8:09 PM - I just played through Sonic Advance 1 with Amy after playing a few levels with Tails. It was fun using Amy, since she's so different in that game. No spin dash or spin jump, but she has her hammer, and can use it to jump higher and go higher on springs. I get to go home tomorrow! Yay! that's good, because this room is creepy. There's a big mirror by the wall, and there's a red light in it. I swear Tails Doll is a stalker... That red light... it scary. Why cant' mirrors just be normal anymore? I guess this is what I get for doing the curse countless times. Actually having stuff happen is scarier than saying I want it to happen. If I ever meet Tails Doll, I don't know that I'd be brave enough to refuse to be his servant. Then again, I've been brave enough to do all of the curses and research I've done so far, so I don't know. I hope I have a normal dream tonight, though I never have here before. When I get back home I'll have my dream catcher at least, that usually prevents nightmares. I've used dream catchers since I was a little kid because they work for me. Good night. Nevermind, my fear got the best of me. Man I'm scared right about now. I hear something in the walls, by the headboard of the bed. I've heard Tails Doll hovers by the foot of your bed. unfortunately, this beed has that section, and by that section is the mirror. My flashlight is about to go out. I wish I was home in the bottom bunk of my bunk bed, where there is no where for Tails Doll to hover by me, except by my head, which he doesn't do. In the bed I'm in now, I feel like Tails Doll could come through the mirror any second, and if what was written in my journal last night was true, thern he actually might. I don't know what happened last night, and it may be a good thing that I don't know. I can't hold my pencil still. I can just picture Ray reading this on his computer and laughing. I say that to make myself try to stop being afraid. Honestly, I don't know what is and isn't real about Ray. I could just be misled into thinking he's a liar. I wouldn't be surprised if Tails Doll tried to turn me against Ray like that. Ok, I just need to tell myself, Kevin, you're overreacting... or underreacting...
Monday
7:10 AM - I'm awake now. Last night ended up being a normal night. I think I get to go home today.

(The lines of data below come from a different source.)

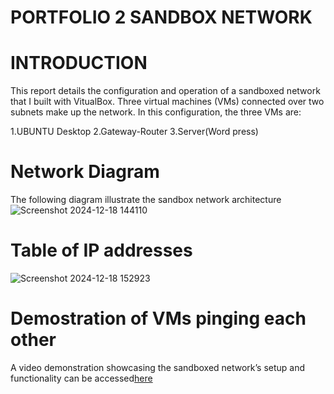 # PORTFOLIO 2 SANDBOX NETWORK

# INTRODUCTION
This report details the configuration and operation of a sandboxed network that I built with VitualBox. Three virtual machines (VMs) connected over two subnets make up the network. In this configuration, the three VMs are:

1.UBUNTU Desktop
2.Gateway-Router
3.Server(Word press)

# Network Diagram
The following diagram illustrate the sandbox network architecture![Screenshot 2024-12-18 144110](https://github.com/user-attachments/assets/ae71b7f7-8ce8-4214-83f1-7a0df4771e51)

# Table of IP addresses

![Screenshot 2024-12-18 152923](https://github.com/user-attachments/assets/de59ddd7-06f4-4117-be61-601af2c6c263)



# Demostration of VMs pinging each other

A video demonstration showcasing the sandboxed network’s setup and functionality can be accessed[here](https://www.dropbox.com/scl/fi/w2c6vbvw95vp8pmqwg0ca/Portofolio-2.mp4?rlkey=jh8jqexixysirar9o1mk5k5du&st=seuoq1bf&dl=0)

9:33 AM - I'm home and we have water and electricity! Internet is down, but so what? We have water! I'll finally get to change my clothes.
11:51 AM - I hate my ant phobia. We're having to get all of the fallen branches out of our yard, and they're all covered in ants. I cleared out half of the yard before I had to stop, so I came inside and I'm shaking. It's hard to even write this.